>>

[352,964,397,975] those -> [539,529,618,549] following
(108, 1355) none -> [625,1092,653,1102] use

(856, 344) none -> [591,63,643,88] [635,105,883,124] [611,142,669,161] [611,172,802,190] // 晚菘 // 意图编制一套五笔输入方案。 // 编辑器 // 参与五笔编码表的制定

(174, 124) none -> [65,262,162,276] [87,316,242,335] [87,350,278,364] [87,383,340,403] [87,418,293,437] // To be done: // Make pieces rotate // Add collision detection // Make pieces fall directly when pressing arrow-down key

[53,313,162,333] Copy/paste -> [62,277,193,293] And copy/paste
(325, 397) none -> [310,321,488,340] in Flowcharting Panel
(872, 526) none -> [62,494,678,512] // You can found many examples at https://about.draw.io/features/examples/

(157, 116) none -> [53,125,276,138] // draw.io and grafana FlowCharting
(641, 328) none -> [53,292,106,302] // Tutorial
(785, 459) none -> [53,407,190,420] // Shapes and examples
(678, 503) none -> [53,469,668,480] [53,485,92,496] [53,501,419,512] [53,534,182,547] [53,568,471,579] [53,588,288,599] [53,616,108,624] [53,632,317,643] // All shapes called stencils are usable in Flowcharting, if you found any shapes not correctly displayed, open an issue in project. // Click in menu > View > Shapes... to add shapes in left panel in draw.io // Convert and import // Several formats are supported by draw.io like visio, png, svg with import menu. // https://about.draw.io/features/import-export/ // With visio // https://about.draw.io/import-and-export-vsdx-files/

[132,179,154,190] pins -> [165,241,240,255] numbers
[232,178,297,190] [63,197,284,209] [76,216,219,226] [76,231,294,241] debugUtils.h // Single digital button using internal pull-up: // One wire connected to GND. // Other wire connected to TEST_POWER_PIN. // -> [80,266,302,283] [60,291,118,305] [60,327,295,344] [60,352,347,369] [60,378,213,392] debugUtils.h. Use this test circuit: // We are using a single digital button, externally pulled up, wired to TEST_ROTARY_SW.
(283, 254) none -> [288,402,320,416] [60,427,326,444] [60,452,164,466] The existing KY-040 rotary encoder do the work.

<<

## JOB ITEM
For each line in the data, set it down again exactly.

## SOLUTION
[352,964,397,975] those -> [539,529,618,549] following
(108, 1355) none -> [625,1092,653,1102] use

(856, 344) none -> [591,63,643,88] [635,105,883,124] [611,142,669,161] [611,172,802,190] // 晚菘 // 意图编制一套五笔输入方案。 // 编辑器 // 参与五笔编码表的制定

(174, 124) none -> [65,262,162,276] [87,316,242,335] [87,350,278,364] [87,383,340,403] [87,418,293,437] // To be done: // Make pieces rotate // Add collision detection // Make pieces fall directly when pressing arrow-down key

[53,313,162,333] Copy/paste -> [62,277,193,293] And copy/paste
(325, 397) none -> [310,321,488,340] in Flowcharting Panel
(872, 526) none -> [62,494,678,512] // You can found many examples at https://about.draw.io/features/examples/

(157, 116) none -> [53,125,276,138] // draw.io and grafana FlowCharting
(641, 328) none -> [53,292,106,302] // Tutorial
(785, 459) none -> [53,407,190,420] // Shapes and examples
(678, 503) none -> [53,469,668,480] [53,485,92,496] [53,501,419,512] [53,534,182,547] [53,568,471,579] [53,588,288,599] [53,616,108,624] [53,632,317,643] // All shapes called stencils are usable in Flowcharting, if you found any shapes not correctly displayed, open an issue in project. // Click in menu > View > Shapes... to add shapes in left panel in draw.io // Convert and import // Several formats are supported by draw.io like visio, png, svg with import menu. // https://about.draw.io/features/import-export/ // With visio // https://about.draw.io/import-and-export-vsdx-files/

[132,179,154,190] pins -> [165,241,240,255] numbers
[232,178,297,190] [63,197,284,209] [76,216,219,226] [76,231,294,241] debugUtils.h // Single digital button using internal pull-up: // One wire connected to GND. // Other wire connected to TEST_POWER_PIN. // -> [80,266,302,283] [60,291,118,305] [60,327,295,344] [60,352,347,369] [60,378,213,392] debugUtils.h. Use this test circuit: // We are using a single digital button, externally pulled up, wired to TEST_ROTARY_SW.
(283, 254) none -> [288,402,320,416] [60,427,326,444] [60,452,164,466] The existing KY-040 rotary encoder do the work.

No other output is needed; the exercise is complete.